Eddie Olczyk already bounces back and forth during the spring between the NHL playoffs and horse racing’s Triple Crown.
Now he’s adding a new stop on his pucks and ponies tour.
Olczyk will go from the broadcast booth at Boston’s TD Garden for Game 7 of the Stanley Cup Final to Ascot Racecourse in England to work his first Royal Ascot. He and fellow Americans Britney Eurton and Dylan Dreyer will join British broadcaster Nick Luck for the NBC Sports telecast of the horse racing festival, which runs from June 18-22.
“It is their biggest stage, you could argue, across the pond,” Olczyk told The Associated Press on Tuesday. “I’ll get fitted for my tails and my top hat and get to work on Friday and Saturday.”
Olczyk isn’t worried about Royal Ascot’s dress code. Men at Royal Ascot are required to wear a waistcoat and tie, black shoes and a black or grey top hat, and women have even more old-fashioned guidelines.
“The last time that I had tails on might’ve been at a wedding that I stood up in probably back in the mid-’80s,” Olczyk said. “It’s not still in the closet. We’ll get fitted over there and hopefully be able to fit right in.”

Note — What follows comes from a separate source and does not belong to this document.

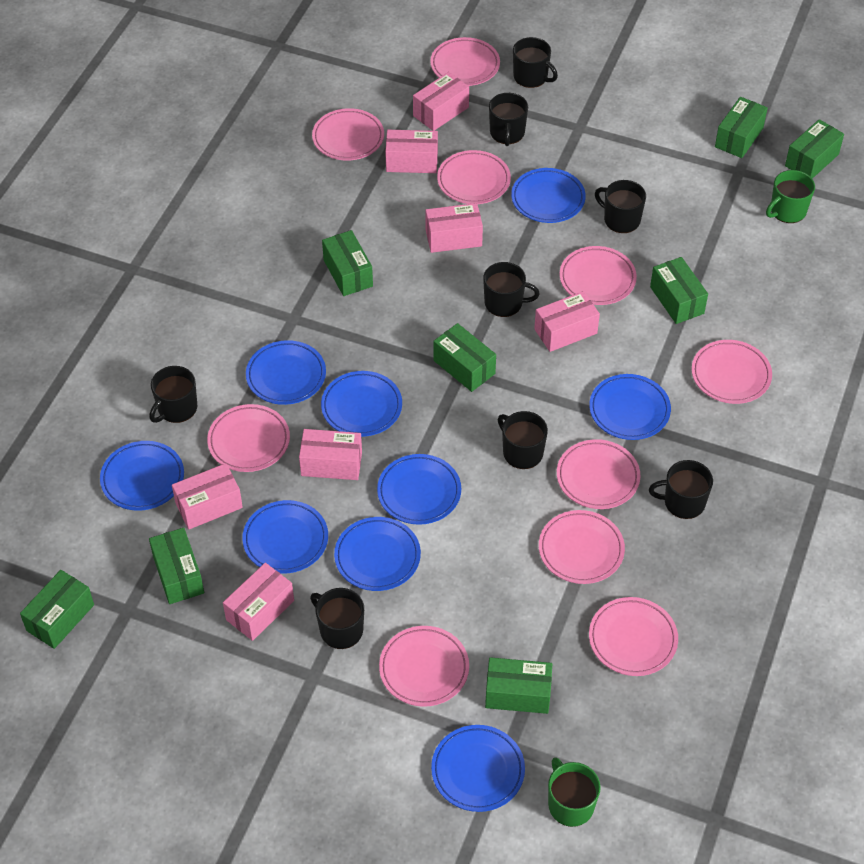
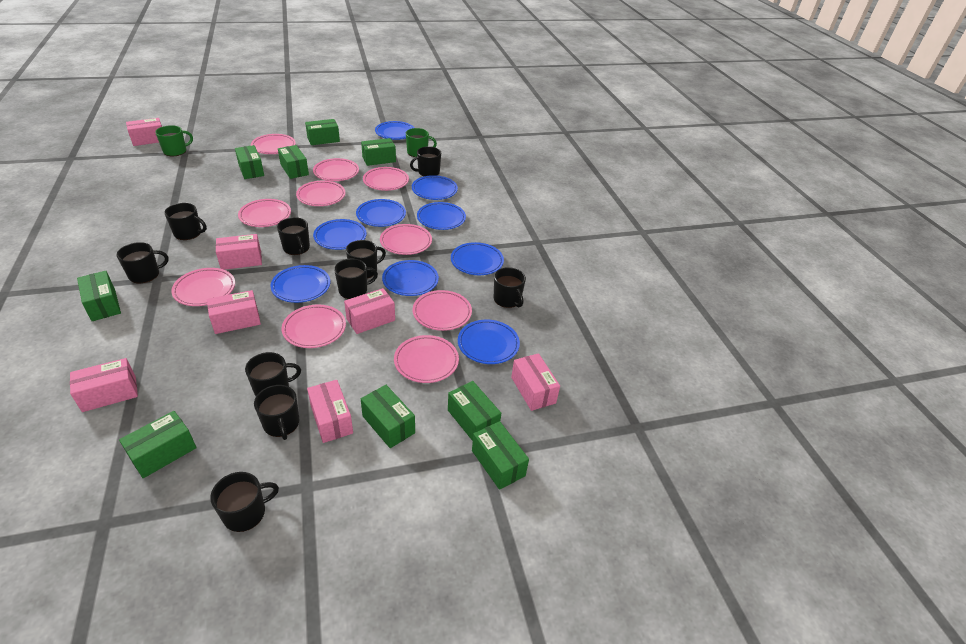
black mug: 8 -> 10
green box: 8 -> 9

Olczyk is in his fifth year doing horse racing for NBC — and 13th at the Stanley Cup Final — but he’s still nervous about the unfamiliarity of his next adventure.
“There’s always the nerves of the unknown,” Olczyk said. “Handicapping races over there is in every sense of the word foreign compared to how I do it or how we do it over here, so that’ll be kind of a learning curve.”
It’s a long way but a short turnaround from his seat next to Mike “Doc” Emrick for the St. Louis Blues-Boston Bruins Game 7 on Wednesday night to the glistening track about an hour outside London. But the hockey and horse racing mix has always been part of Olczyk’s life since childhood, and he’s thrilled to give up some days off to keep this roll going.
“There’s just so many things to appreciate about both,” Olczyk said. “I think the thing that I’ve always been drawn to is the practices, the training sessions in the morning and I find they’re on the same playing field when I get the chance to do both.”